The 1983–84 season was Port Vale's 72nd season of football in the English Football League, and first (15th overall) back in the Third Division following their promotion from the Fourth Division. The club suffered a horrendous start, and John McGrath lost his job before Christmas; he was replaced by his assistant John Rudge. Rudge instigated an immense turnaround in results, but Vale still ended up relegated, six points shy of safety. Ireland international Eamonn O'Keefe was top-scorer and Player of the Year, and young Mark Bright showed his potential, though left at the end of the season.

Overview

Third Division
The pre-season saw John McGrath pay Wigan Athletic £10,000 for Ireland international Eamonn O'Keefe.
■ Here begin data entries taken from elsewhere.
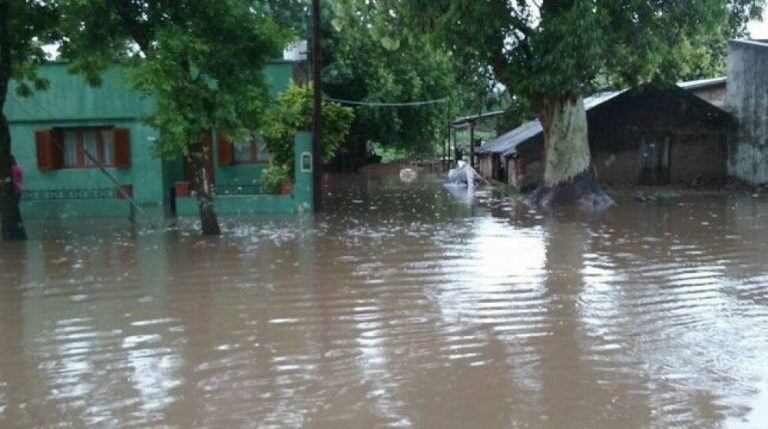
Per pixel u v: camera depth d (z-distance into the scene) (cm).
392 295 923
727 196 2233
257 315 838
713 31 1897
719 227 1495
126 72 1341
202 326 796
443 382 615
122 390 608
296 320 815
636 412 547
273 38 1392
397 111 4103
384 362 668
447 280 1005
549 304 866
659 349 693
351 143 4234
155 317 837
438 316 822
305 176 1939
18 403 584
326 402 576
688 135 2664
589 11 1731
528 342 720
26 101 2091
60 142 2130
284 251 1270
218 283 1011
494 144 3234
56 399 591
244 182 2195
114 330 786
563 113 2033
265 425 534
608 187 2592
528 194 2403
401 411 556
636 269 1062
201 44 1311
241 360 680
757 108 2497
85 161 2136
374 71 3888
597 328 765
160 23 1374
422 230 1518
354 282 1001
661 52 1906
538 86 1881
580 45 1753
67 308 886
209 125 1362
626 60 1911
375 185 3038
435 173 3984
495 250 1241
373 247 1295
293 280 1021
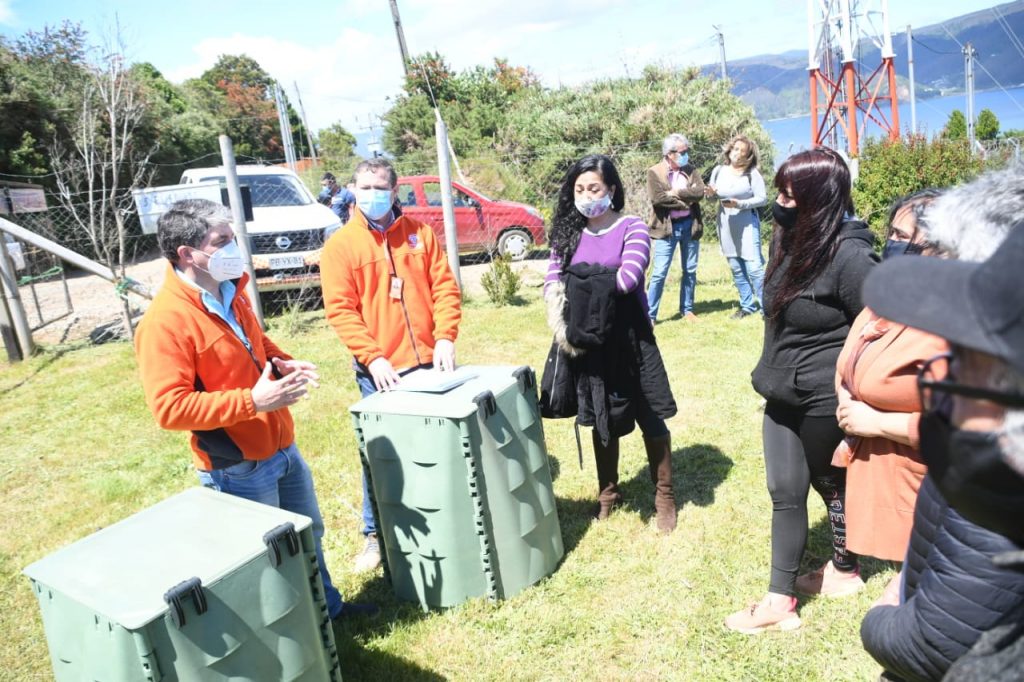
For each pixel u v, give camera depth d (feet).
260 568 6.58
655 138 48.60
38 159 52.01
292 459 8.95
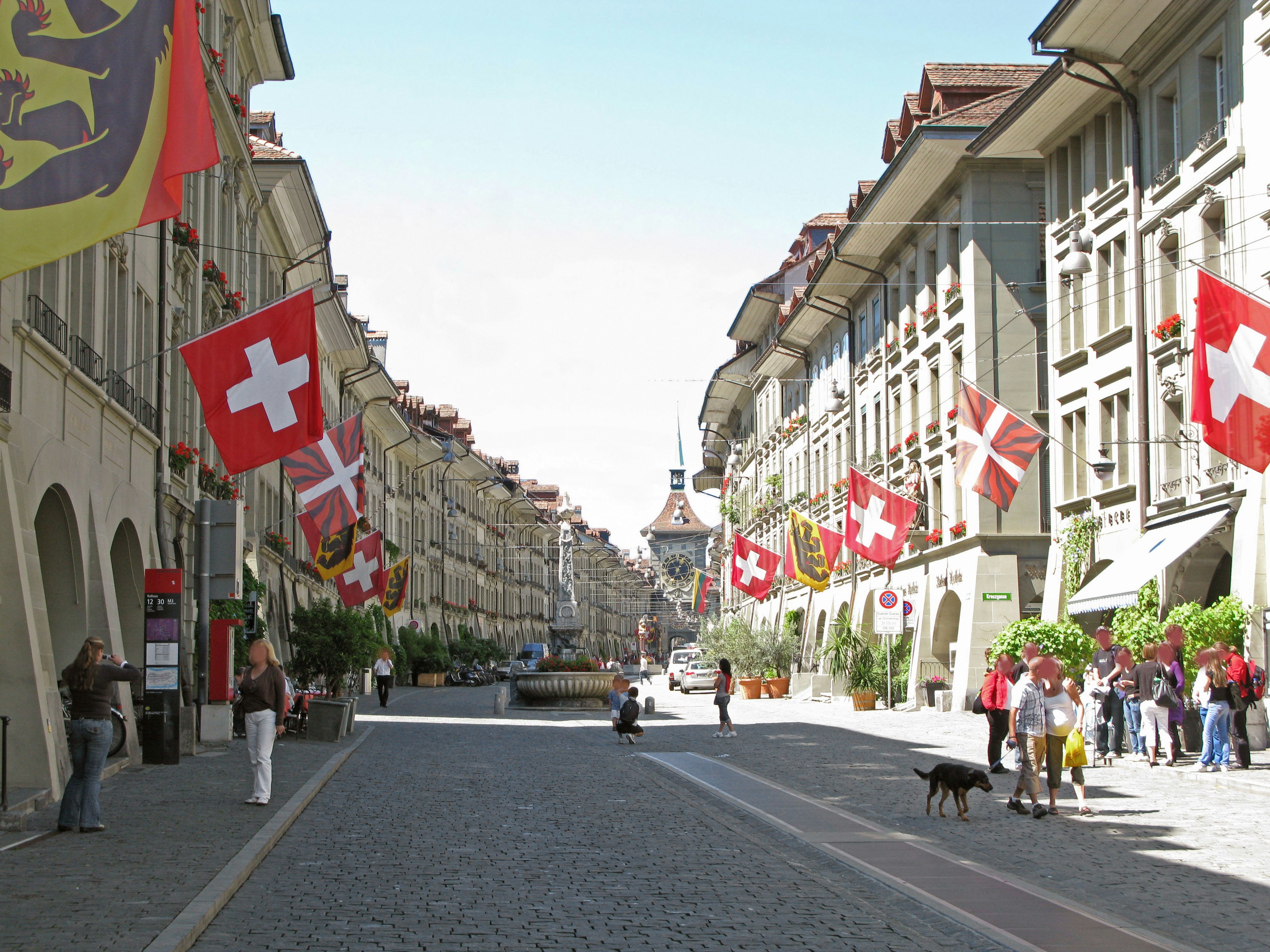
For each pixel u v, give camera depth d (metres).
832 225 65.00
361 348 52.91
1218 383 18.00
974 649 35.31
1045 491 35.81
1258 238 23.31
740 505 74.44
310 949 8.24
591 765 22.19
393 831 13.71
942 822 14.66
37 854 11.29
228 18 33.12
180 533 27.00
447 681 76.19
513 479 111.44
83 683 12.76
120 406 20.58
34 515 16.28
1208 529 24.05
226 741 24.34
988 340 36.00
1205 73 25.53
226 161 32.75
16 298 15.93
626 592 166.75
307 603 47.00
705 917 9.38
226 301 31.19
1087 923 9.10
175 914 8.75
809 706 44.16
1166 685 20.30
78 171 10.07
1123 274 29.20
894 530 34.56
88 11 10.31
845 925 9.15
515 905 9.73
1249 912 9.62
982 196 36.31
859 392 49.25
He also brought in three players on free transfers: Tommy Gore (Bury), Gary Pollard (Chesterfield), and Chris Pearce (Rochdale). The club reported record season ticket sales, however several players refused to sign new contracts. As a result, Barry Siddall, Russell Bromage, Geoff Hunter, and Terry Armstrong remained on weekly contracts.

The season began with McGrath's new attacking tactics failing miserably, despite a 2–0 win over Bristol Rovers in the fourth game of the programme. Fifteen league games without a win followed, keeping the club rooted at the foot of the table. The Sentinel'''s Chris Harper commented that "Vale cannot go on being applauded off the park as entertaining losers." Phil Sproson noted that the ongoing contract problems caused unrest in the camp. Siddall handed in his notice, whilst Bob Newton and £8,000 were traded to Chesterfield for the services of Martin Henderson. Bromage walked out on the club after they refused to give him a contract lasting beyond two years. On 31 October, McGrath had to use 41-year-old coach Alan Oakes in a 1–0 defeat to Plymouth Argyle. Chairman Jim Lloyd then blocked McGrath's attempt to sign defender Ken Fogarty, showing how little confidence the board had in their manager. McGrath complained in the media, only to be 'gagged', instructed only to speak to the media on team affairs. Supporters began organizing demonstrations against Lloyd, and in favour of McGrath. In November Siddall and Bromage returned to sign new contracts. Steve Fox was suspended by the club for a fortnight after he refused to play in defence, and on 26 November Burnley thrashed Vale 7–0 at Turf Moor in front of Granada TV cameras. Starting December nine points adrift of safety, paying the third-highest wage bill in the division (£9,000 a week), and home gate receipts down to around £3,000, McGrath was suspended on full pay. The club received a flood of letters in protest, 'some just abusive', but McGrath left permanently after being compensated financially.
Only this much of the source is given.